The reality is, all those people are people like you, and it's a great, positive experience everyday to mix with them. Jane Jacobs said something about it - the sidewalk ballet, I think - where you find and reinforce, every day, that people are generally good and helpful and caring, and that they are people like you, no matter how they dress or what they do.
I have had no personal safety problems on public transit. I've heard some loud radios; a couple times someone was smoking on a train, which was annoying. Driving in traffic is definitely annoying, and there's much more personal safety risk too when someone cuts me off or sends a text.
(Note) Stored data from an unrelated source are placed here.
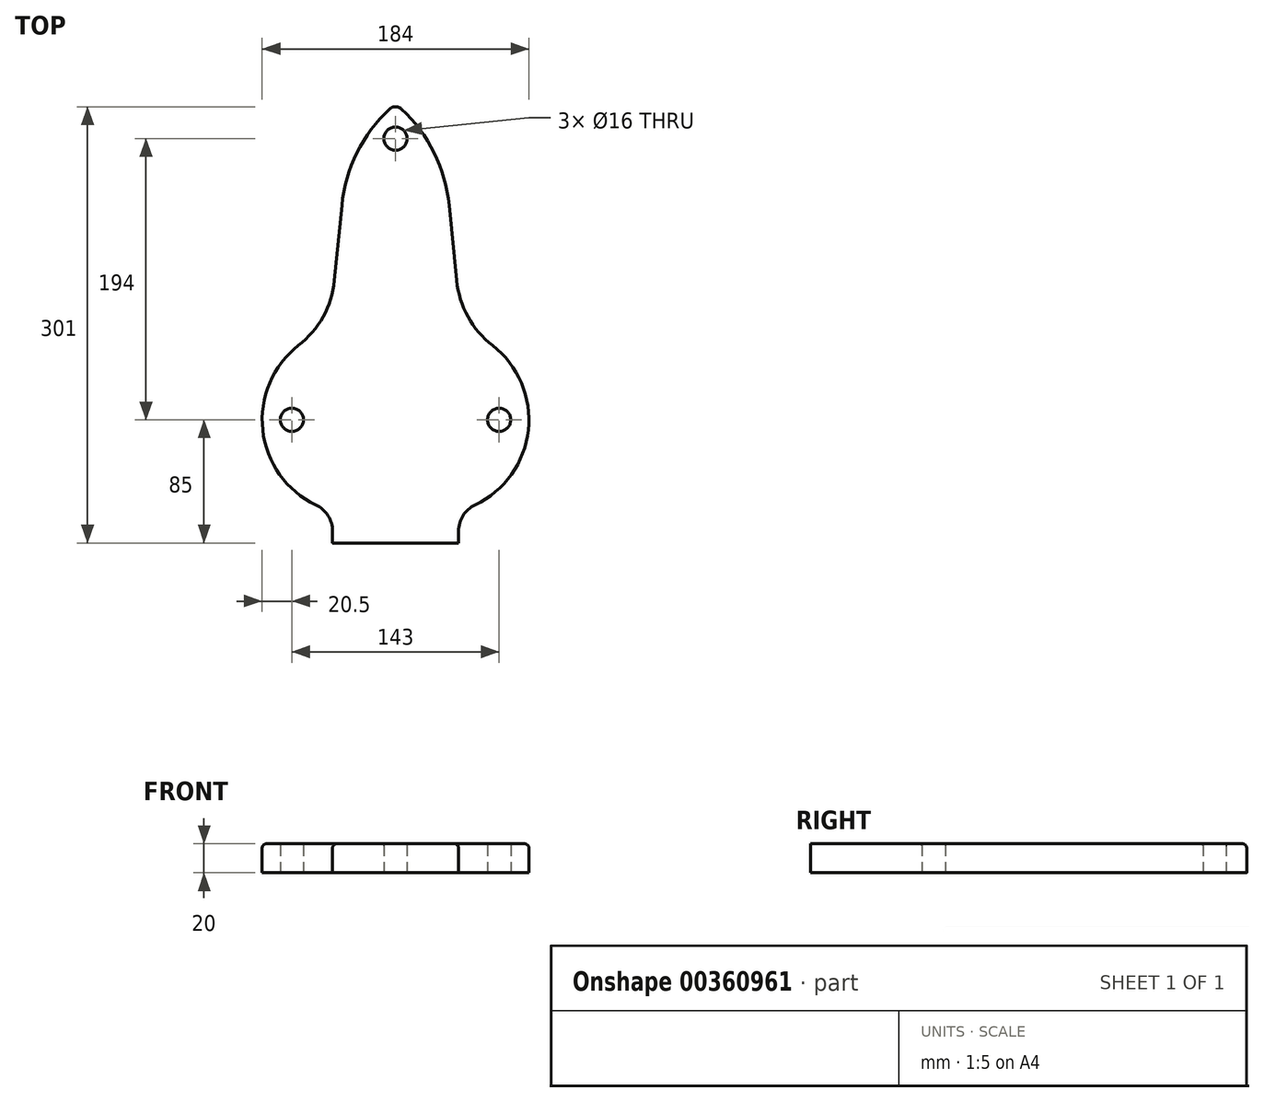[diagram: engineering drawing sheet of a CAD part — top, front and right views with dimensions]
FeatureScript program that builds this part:
annotation { "Feature Type Name" : "Feature", "Feature Type Description" : "" }
export const myFeature = defineFeature(function(context is Context, id is Id, definition is map)
    precondition{}
    {
        {
            var Q0;
            Q0=qCreatedBy(makeId("Top.planeOp"),FACE);
            var sketch = newSketch(context, id + "F0", { "sketchPlane" : qUnion([Q0])});
            skLineSegment(sketch, "E0", {"start": v(0, -85) * mm, "end": v(43.5, -85) * mm});
            skLineSegment(sketch, "E1", {"start": v(43.5, -85) * mm, "end": v(43.5, -76.76) * mm});
            skCircle(sketch, "E2", {"center": v(71.5, 0) * mm, "radius": 8 * mm});
            skCircle(sketch, "E3", {"center": v(0, 194) * mm, "radius": 8 * mm});
            skPoint(sketch, "E4", {"position": v(0, 98) * mm});
            skPoint(sketch, "E5", {"position": v(0, 148) * mm});
            skPoint(sketch, "E6", {"position": v(37, 148) * mm});
            skPoint(sketch, "E7", {"position": v(42, 98) * mm});
            skLineSegment(sketch, "E8", {"start": v(37, 148) * mm, "end": v(42.19, 96.1) * mm});
            skArc(sketch, "E9", {"start": v(54.91, -58.7) * mm, "mid": v(91.62, -7.06) * mm, "end": v(66.93, 51.29) * mm});
            skArc(sketch, "E10.filletArc", {"start": v(54.91, -58.7) * mm, "mid": v(46.6, -66.08) * mm, "end": v(43.5, -76.76) * mm});
            skArc(sketch, "E11.filletArc", {"start": v(42.19, 96.1) * mm, "mid": v(49.96, 71.16) * mm, "end": v(66.93, 51.29) * mm});
            skPoint(sketch, "E12", {"position": v(0, 210) * mm});
            skArc(sketch, "E13", {"start": v(4.1, 214.39) * mm, "mid": v(0, 216) * mm, "end": v(-4.1, 214.39) * mm});
            skArc(sketch, "E14", {"start": v(37, 148) * mm, "mid": v(26.6, 184.2) * mm, "end": v(4.1, 214.39) * mm});
            skLineSegment(sketch, "E15.MirrorCS", {"start": v(-37, 148) * mm, "end": v(-42.19, 96.1) * mm});
            skArc(sketch, "E16.MirrorCS", {"start": v(-37, 148) * mm, "mid": v(-26.6, 184.2) * mm, "end": v(-4.1, 214.39) * mm});
            skArc(sketch, "E17.MirrorCS", {"start": v(-42.19, 96.1) * mm, "mid": v(-49.96, 71.16) * mm, "end": v(-66.93, 51.29) * mm});
            skCircle(sketch, "E18.MirrorC", {"center": v(-71.5, 0) * mm, "radius": 8 * mm});
            skArc(sketch, "E19.MirrorCS", {"start": v(-54.91, -58.7) * mm, "mid": v(-91.62, -7.06) * mm, "end": v(-66.93, 51.29) * mm});
            skArc(sketch, "E20.MirrorCS", {"start": v(-54.91, -58.7) * mm, "mid": v(-46.6, -66.08) * mm, "end": v(-43.5, -76.76) * mm});
            skLineSegment(sketch, "E21.MirrorCS", {"start": v(0, -85) * mm, "end": v(-43.5, -85) * mm});
            skLineSegment(sketch, "E22.MirrorCS", {"start": v(-43.5, -85) * mm, "end": v(-43.5, -76.76) * mm});
            skSolve(sketch);
        }
        {
            var Q0;
            Q0=makeQuery(id+"F0.imprint","IMPRINT",FACE,{"disambiguationData":[TD([[makeQuery(id+"F0.imprint","IMPRINT",EDGE,{"derivedFrom":sQuery(id+"F0.wireOp",EDGE,"E0")}),1.0]])]});
            extrude(context, id + "F1", {"entities" : qUnion([Q0]), "depth" : 20 * mm, "offsetDistance" : 25 * mm});
        }
        {
            var Q0;
            Q0=makeQuery(id+"F1.opExtrude","CAP_EDGE",EDGE,{"disambiguationData":[OSD([sQuery(id+"F0.wireOp",EDGE,"E8")])],"isStart":false});
            fillet(context, id + "F2", {"entities" : qUnion([Q0]), "radius" : 3 * mm, "tangentPropagation" : true, "allowEdgeOverflow" : false});
        }
        {
            var Q0;
            Q0=makeQuery(id+"F1.opExtrude","CAP_EDGE",EDGE,{"disambiguationData":[OSD([sQuery(id+"F0.wireOp",EDGE,"E3")])],"isStart":false});
            var Q1;
            Q1=makeQuery(id+"F1.opExtrude","CAP_EDGE",EDGE,{"disambiguationData":[OSD([sQuery(id+"F0.wireOp",EDGE,"E18.MirrorC")])],"isStart":false});
            var Q2;
            Q2=makeQuery(id+"F1.opExtrude","CAP_EDGE",EDGE,{"disambiguationData":[OSD([sQuery(id+"F0.wireOp",EDGE,"E2")])],"isStart":false});
            fillet(context, id + "F3", {"entities" : qUnion([Q0, Q1, Q2]), "radius" : 1 * mm, "tangentPropagation" : true, "allowEdgeOverflow" : false});
        }
    });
Sometimes the people at home are annoying. :)
US offers a more "bus-like" service and Shanghai offers a more "Uber-like" bus service.
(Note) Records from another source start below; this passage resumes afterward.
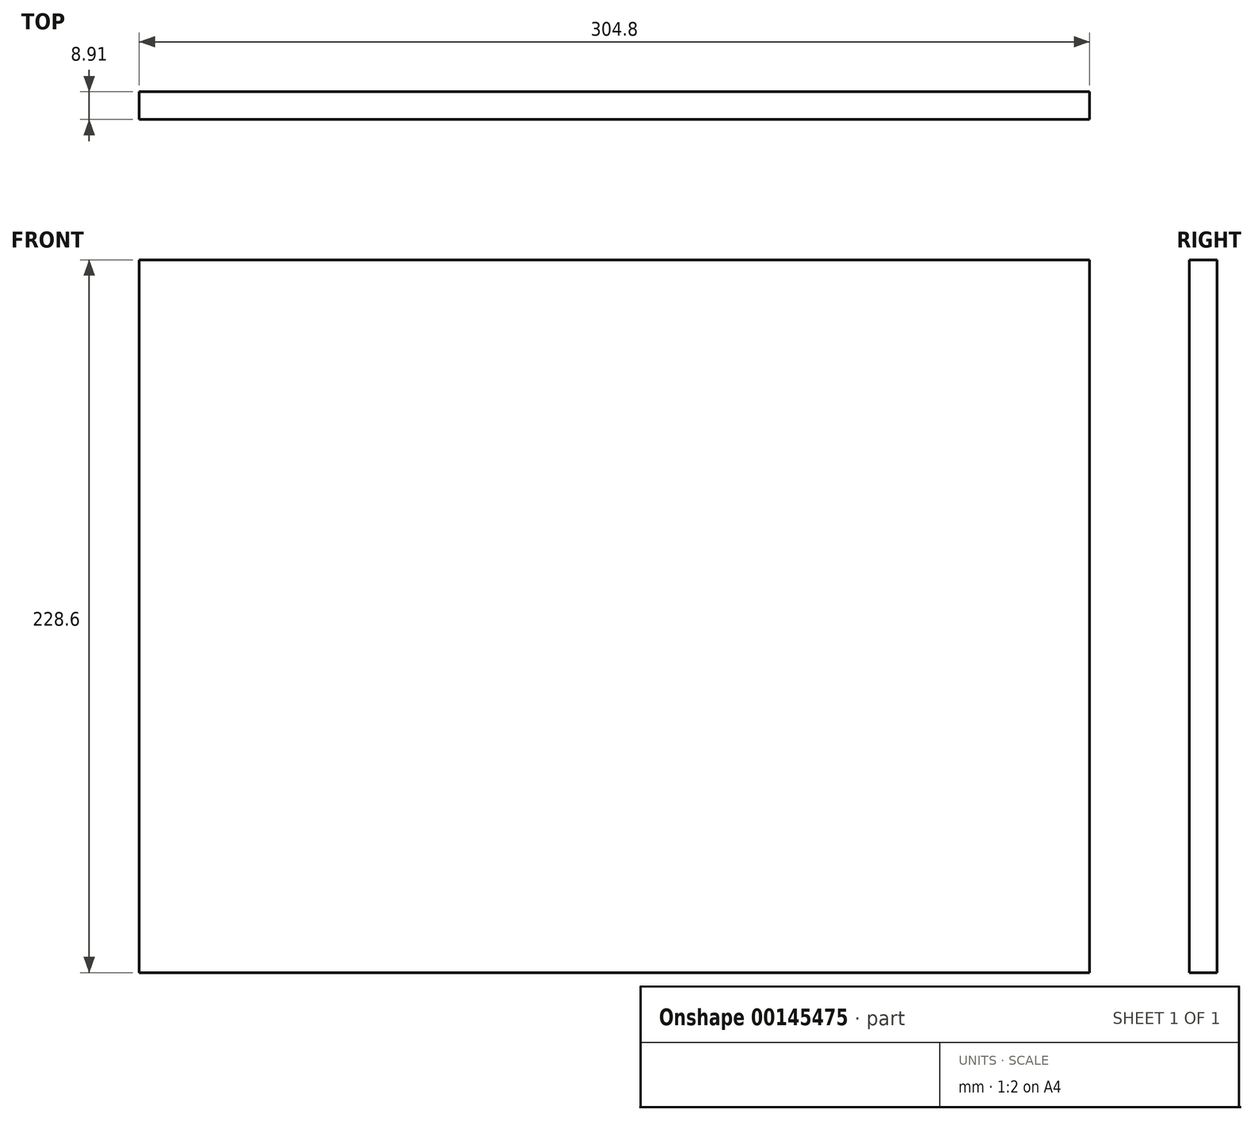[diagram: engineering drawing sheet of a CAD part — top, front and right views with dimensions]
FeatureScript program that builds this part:
annotation { "Feature Type Name" : "Feature", "Feature Type Description" : "" }
export const myFeature = defineFeature(function(context is Context, id is Id, definition is map)
    precondition{}
    {
        {
            var Q0;
            Q0=qCreatedBy(makeId("Front.planeOp"),FACE);
            var sketch = newSketch(context, id + "F0", { "sketchPlane" : qUnion([Q0])});
            skLineSegment(sketch, "E0.bottom", {"start": v(-176, 109.2) * mm, "end": v(128.8, 109.2) * mm});
            skLineSegment(sketch, "E0.top", {"start": v(-176, -119.4) * mm, "end": v(128.8, -119.4) * mm});
            skLineSegment(sketch, "E0.left", {"start": v(-176, 109.2) * mm, "end": v(-176, -119.4) * mm});
            skLineSegment(sketch, "E0.right", {"start": v(128.8, 109.2) * mm, "end": v(128.8, -119.4) * mm});
            skSolve(sketch);
        }
        {
            var Q0;
            Q0=makeQuery(id+"F0.imprint","IMPRINT",FACE,{"disambiguationData":[TD([[makeQuery(id+"F0.imprint","IMPRINT",EDGE,{"derivedFrom":sQuery(id+"F0.wireOp",EDGE,"E0.bottom")}),-1.0]])]});
            extrude(context, id + "F1", {"entities" : qUnion([Q0]), "depth" : 8.9 * mm});
        }
    });
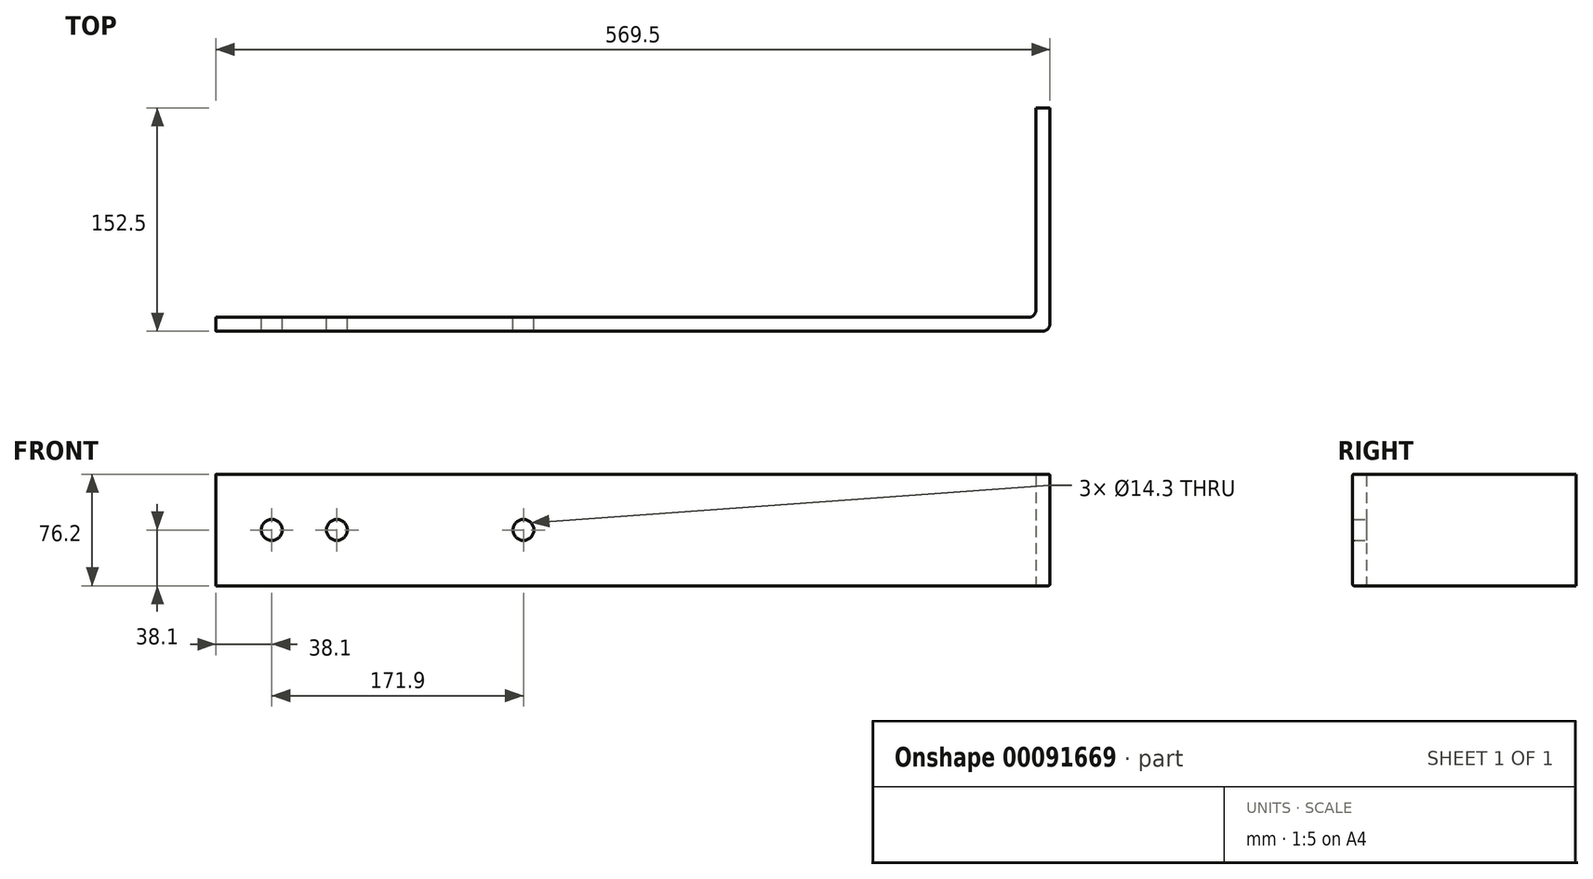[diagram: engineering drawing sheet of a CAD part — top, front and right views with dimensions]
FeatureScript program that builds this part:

Like some kind of carcinization in public transport.
I signed up for Via in Chicago but it didn’t quite work out for me. I guess Uber’s network is bigger so high probability of coincidence routes.
(Letting my imagination wander a bit)
If everyone on the highway did this...
Could Uber be more convenient than public tranit?
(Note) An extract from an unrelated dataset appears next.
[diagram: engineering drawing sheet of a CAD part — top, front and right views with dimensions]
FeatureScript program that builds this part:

Would they be able to regularly group passengers so that people are picked up and dropped off nearby?
Could Uber be cheaper than parking garages in large cities?
Could this put such a large dent in the number of cars on the road that traffic moves faster?
Just kidding! This comment reminds me of how Uber's leadership underwent a complete overhaul due to their questionable business practices. It seems like not much has changed, and they're still trying to exploit the public for their own profit.
To learn from them, i can highly recommand: https://www.researchgate.net/publication/321080908_A_REVIEW_...
>> The commuter shuttles will drive between pre-set stops every 20 minutes ... there will be dozens of routes in each launch city ... To start, riders will only ever have to share the route with up to two other co-riders
This sounds like there are going to be people driving empty cars (and later empty large SUVs) on a loop in already busy and congested areas. Do the drivers at least get paid whether or not they have riders?
Major US Cities already have services like SuperShuttle and other car pooling for shared rides with people going the same way, as an added bonus, you can get picked up in front of your house -- no "turn-by-turn directions to get them from their house to the corner where they’ll be picked up". This Uber service seems wasteful when they already have shared rides.
In San Francisco, I just hope Mayor Lurie will work to make riding Muni a less intimidating experience. I understand some people still find it convenient, and that’s great—but unfortunately, safety has seriously declined in recent years. Personally, I just can’t bring myself to ride it anymore.
Maybe it’s because I live near a Walgreens, and I often see the same groups of “shoppers” (aka shoplifters) frequently hopping on and off at the same stop I use. It’s hard to feel secure in that environment.
Crime in SF and other big cities have been going way down. If anything, you're probably safer than ever in SF (and other common political targets like NY and Chicago).
Also, how can you know that Muni is more dangerous, if you're too scared to even get on in the first place? Can you really say your fear is based on facts and experience?
San Francisco has always had an edge to it, but it wasn’t nearly as bad as it’s become. I used to play chess at United Nations Plaza—yes, right there at the heart of the Tenderloin—with all kinds of interesting people. It had character, but it wasn’t unsafe like it is now. Things have truly changed, and not for the better.
Note that Uber is not introducing this in Europe or other cities where they have good public transport.
Instead of bus or trams that carry X people at once, reducing congestion, emissions, etc., you still have individual cars carrying one person at a time.